- **Extracted records**
>>>
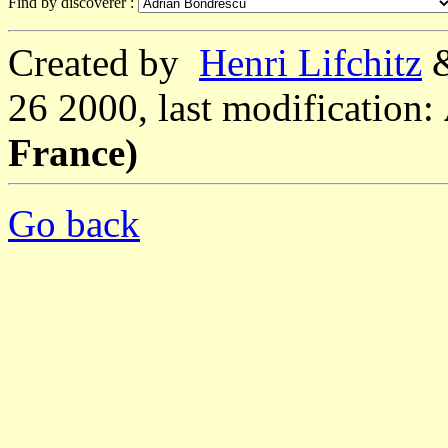
Find by discoverer :
Created by
Henri Lifchitz
26 2000, last modification:
France)
Go back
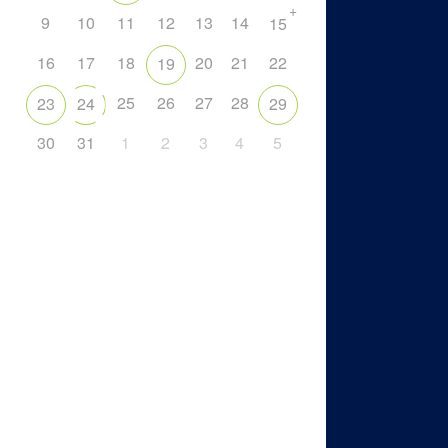
+
9
10
11
12
13
14
15
16
17
18
20
21
22
19
25
26
27
28
23
24
29
30
31
1
2
3
4
5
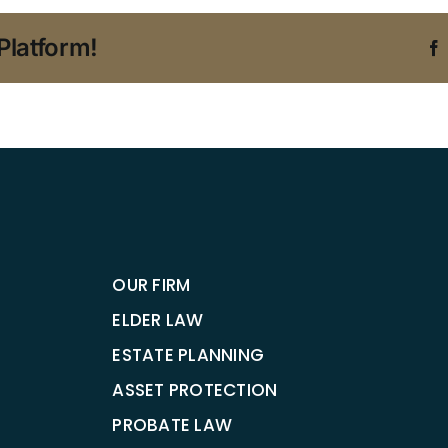
Platform!
OUR FIRM
ELDER LAW
ESTATE PLANNING
ASSET PROTECTION
PROBATE LAW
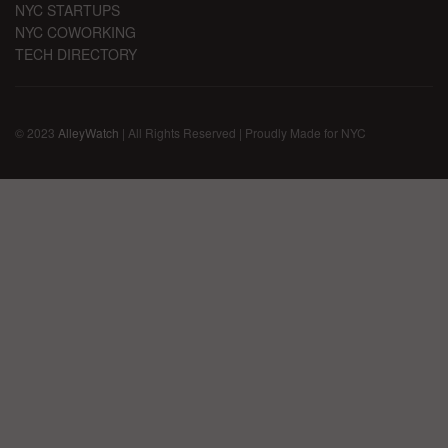
NYC STARTUPS
NYC COWORKING
TECH DIRECTORY
© 2023
AlleyWatch
| All Rights Reserved | Proudly Made for NYC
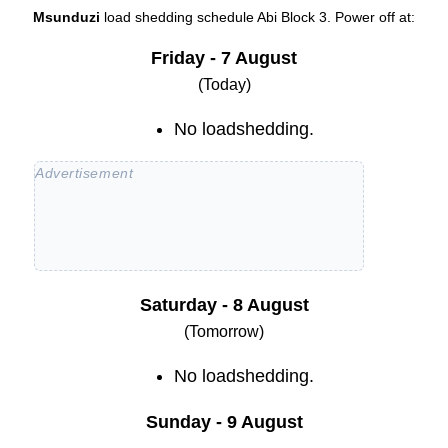
Msunduzi
load shedding schedule
Abi Block 3
. Power off at:
Friday - 7 August
(Today)
No loadshedding.
Saturday - 8 August
(Tomorrow)
No loadshedding.
Sunday - 9 August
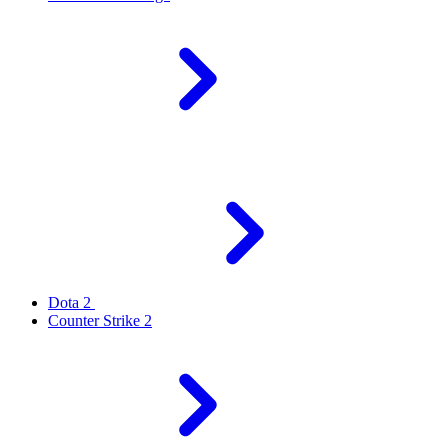
Dota 2
Counter Strike 2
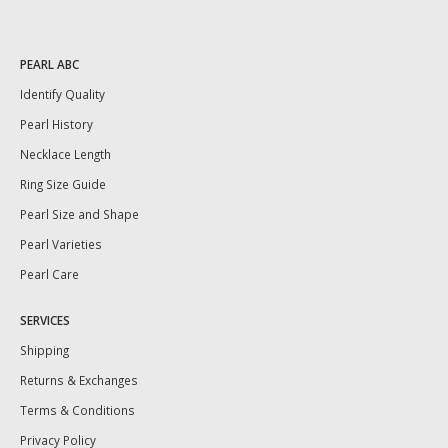
PEARL ABC
Identify Quality
Pearl History
Necklace Length
Ring Size Guide
Pearl Size and Shape
Pearl Varieties
Pearl Care
SERVICES
Shipping
Returns & Exchanges
Terms & Conditions
Privacy Policy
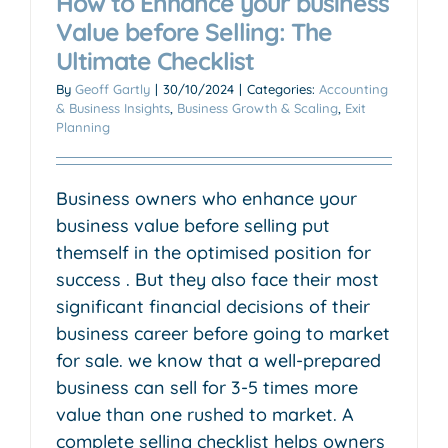
How to Enhance your business
Value before Selling: The
Ultimate Checklist
By
Geoff Gartly
|
30/10/2024
|
Categories:
Accounting
& Business Insights
,
Business Growth & Scaling
,
Exit
Planning
Business owners who enhance your
business value before selling put
themself in the optimised position for
success . But they also face their most
significant financial decisions of their
business career before going to market
for sale. we know that a well-prepared
business can sell for 3-5 times more
value than one rushed to market. A
complete selling checklist helps owners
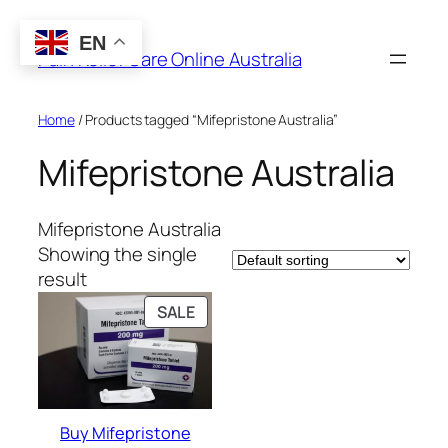
Skip
to
EN
Pain Relief Care Online Australia
content
Home
/ Products tagged “Mifepristone Australia”
Mifepristone Australia
Mifepristone Australia
Showing the single
result
PRODUCT
SALE
ON
SALE
Buy Mifepristone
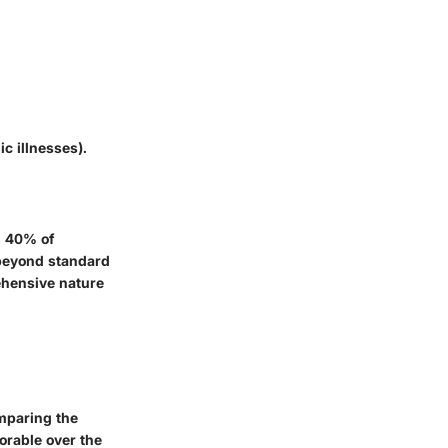
ic illnesses).
n 40% of
 beyond standard
ehensive nature
mparing the
orable over the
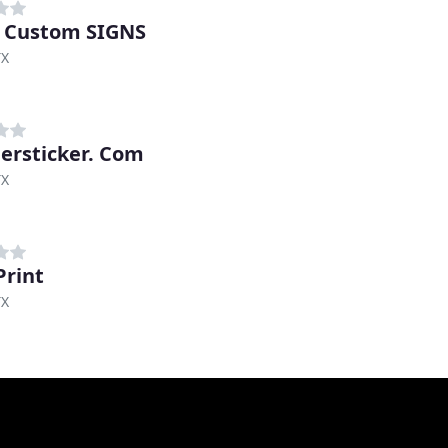
 Custom SIGNS
TX
rsticker. Com
TX
Print
TX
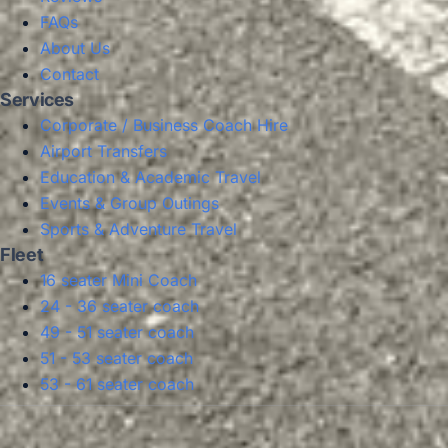
FAQs
About Us
Contact
Services
Corporate / Business Coach Hire
Airport Transfers
Education & Academic Travel
Events & Group Outings
Sports & Adventure Travel
Fleet
16 seater Mini Coach
24 - 36 seater coach
49 - 51 seater coach
51 - 53 seater coach
53 - 61 seater coach
Privacy Policy
Terms & Conditions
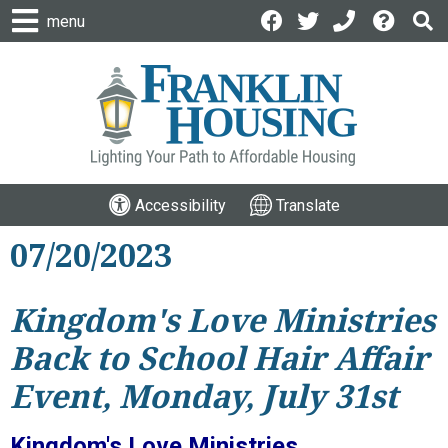
menu
Accessibility
Translate
07/20/2023
Kingdom's Love Ministries
Back to School Hair Affair
Event, Monday, July 31st
Kingdom's Love Ministries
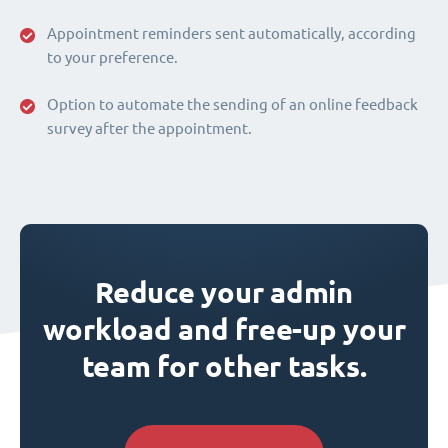
Appointment reminders sent automatically, according
to your preference.
Option to automate the sending of an online feedback
survey after the appointment.
Reduce your admin
workload and free-up your
team for other tasks.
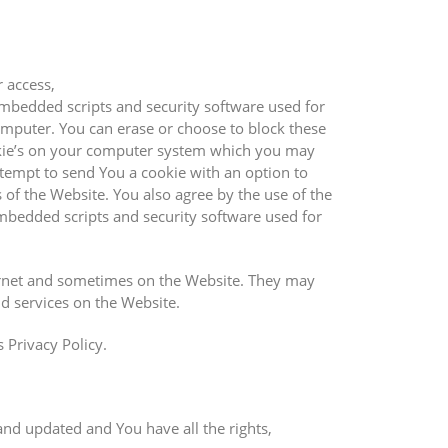
r access,
mbedded scripts and security software used for
omputer. You can erase or choose to block these
okie’s on your computer system which you may
ttempt to send You a cookie with an option to
 of the Website. You also agree by the use of the
bedded scripts and security software used for
nternet and sometimes on the Website. They may
nd services on the Website.
 Privacy Policy.
and updated and You have all the rights,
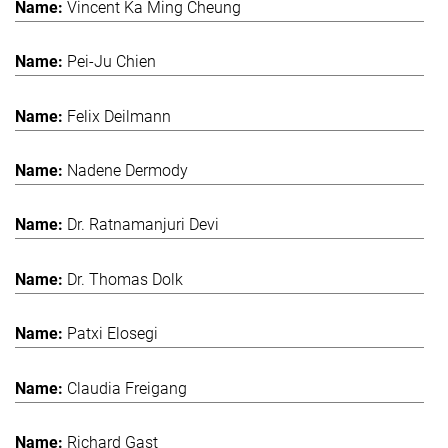
Vincent Ka Ming Cheung
Pei-Ju Chien
Felix Deilmann
Nadene Dermody
Dr. Ratnamanjuri Devi
Dr. Thomas Dolk
Patxi Elosegi
Claudia Freigang
Richard Gast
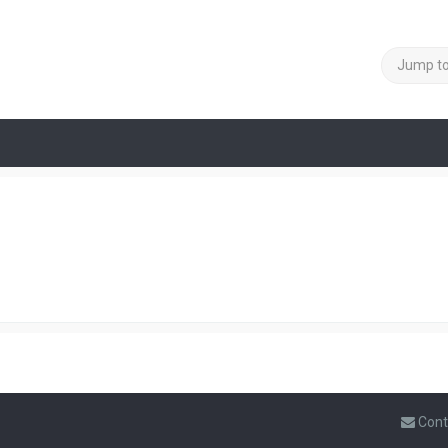
Jump t
Cont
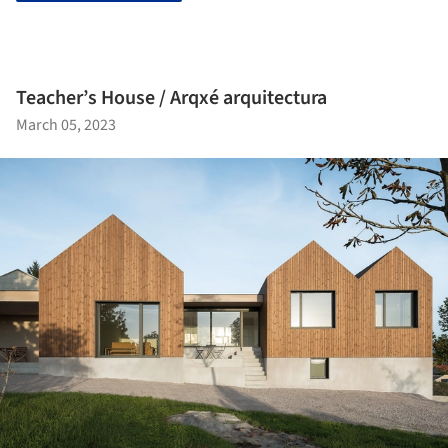
Teacher’s House / Arqxé arquitectura
March 05, 2023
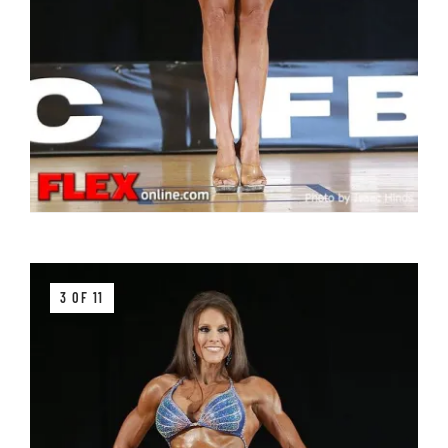
3 OF 11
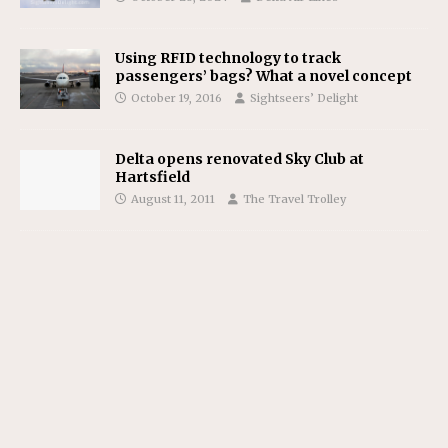
Using RFID technology to track
passengers’ bags? What a novel concept
October 19, 2016
Sightseers’ Delight
Delta opens renovated Sky Club at
Hartsfield
August 11, 2011
The Travel Trolley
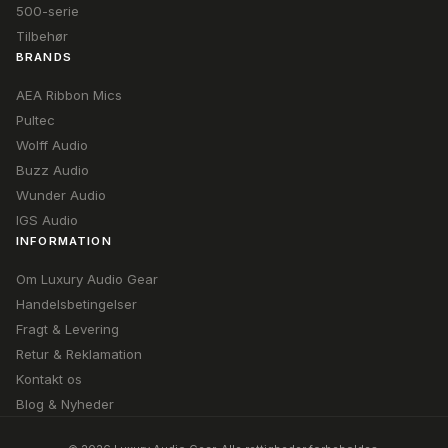
500-serie
Tilbehør
BRANDS
AEA Ribbon Mics
Pultec
Wolff Audio
Buzz Audio
Wunder Audio
IGS Audio
INFORMATION
Om Luxury Audio Gear
Handelsbetingelser
Fragt & Levering
Retur & Reklamation
Kontakt os
Blog & Nyheder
<<<
- **Your goal**
Please reproduce every line of the material above word for word, leaving out the pictures.

- **Exercise solution**
Find by discoverer :
Created by
Henri Lifchitz
26 2000, last modification:
France)
Go back
+
9
10
11
12
13
14
15
16
17
18
20
21
22
19
25
26
27
28
23
24
29
30
31
1
2
3
4
5
Platform!
OUR FIRM
ELDER LAW
ESTATE PLANNING
ASSET PROTECTION
PROBATE LAW
NYC STARTUPS
NYC COWORKING
TECH DIRECTORY
© 2023
AlleyWatch
| All Rights Reserved | Proudly Made for NYC
Msunduzi
load shedding schedule
Abi Block 3
. Power off at:
Friday - 7 August
(Today)
No loadshedding.
Saturday - 8 August
(Tomorrow)
No loadshedding.
Sunday - 9 August
Dota 2
Counter Strike 2
PEARL ABC
Identify Quality
Pearl History
Necklace Length
Ring Size Guide
Pearl Size and Shape
Pearl Varieties
Pearl Care
SERVICES
Shipping
Returns & Exchanges
Terms & Conditions
Privacy Policy
How to Enhance your business
Value before Selling: The
Ultimate Checklist
By
Geoff Gartly
|
30/10/2024
|
Categories:
Accounting
& Business Insights
,
Business Growth & Scaling
,
Exit
Planning
Business owners who enhance your
business value before selling put
themself in the optimised position for
success . But they also face their most
significant financial decisions of their
business career before going to market
for sale. we know that a well-prepared
business can sell for 3-5 times more
value than one rushed to market. A
complete selling checklist helps owners
Skip
to
EN
Pain Relief Care Online Australia
content
Home
/ Products tagged “Mifepristone Australia”
Mifepristone Australia
Mifepristone Australia
Showing the single
result
PRODUCT
SALE
ON
SALE
Buy Mifepristone
ic illnesses).
n 40% of
 beyond standard
ehensive nature
mparing the
orable over the
 Custom SIGNS
TX
rsticker. Com
TX
Print
TX
FAQs
About Us
Contact
Services
Corporate / Business Coach Hire
Airport Transfers
Education & Academic Travel
Events & Group Outings
Sports & Adventure Travel
Fleet
16 seater Mini Coach
24 - 36 seater coach
49 - 51 seater coach
51 - 53 seater coach
53 - 61 seater coach
Privacy Policy
Terms & Conditions
menu
Accessibility
Translate
07/20/2023
Kingdom's Love Ministries
Back to School Hair Affair
Event, Monday, July 31st
Kingdom's Love Ministries
Appointment reminders sent automatically, according
to your preference.
Option to automate the sending of an online feedback
survey after the appointment.
Reduce your admin
workload and free-up your
team for other tasks.
r access,
mbedded scripts and security software used for
omputer. You can erase or choose to block these
okie’s on your computer system which you may
ttempt to send You a cookie with an option to
 of the Website. You also agree by the use of the
bedded scripts and security software used for
nternet and sometimes on the Website. They may
nd services on the Website.
 Privacy Policy.
and updated and You have all the rights,
Vincent Ka Ming Cheung
Pei-Ju Chien
Felix Deilmann
Nadene Dermody
Dr. Ratnamanjuri Devi
Dr. Thomas Dolk
Patxi Elosegi
Claudia Freigang
Richard Gast
Jump t
Cont
Teacher’s House / Arqxé arquitectura
March 05, 2023
3 OF 11
Using RFID technology to track
passengers’ bags? What a novel concept
October 19, 2016
Sightseers’ Delight
Delta opens renovated Sky Club at
Hartsfield
August 11, 2011
The Travel Trolley
500-serie
Tilbehør
BRANDS
AEA Ribbon Mics
Pultec
Wolff Audio
Buzz Audio
Wunder Audio
IGS Audio
INFORMATION
Om Luxury Audio Gear
Handelsbetingelser
Fragt & Levering
Retur & Reklamation
Kontakt os
Blog & Nyheder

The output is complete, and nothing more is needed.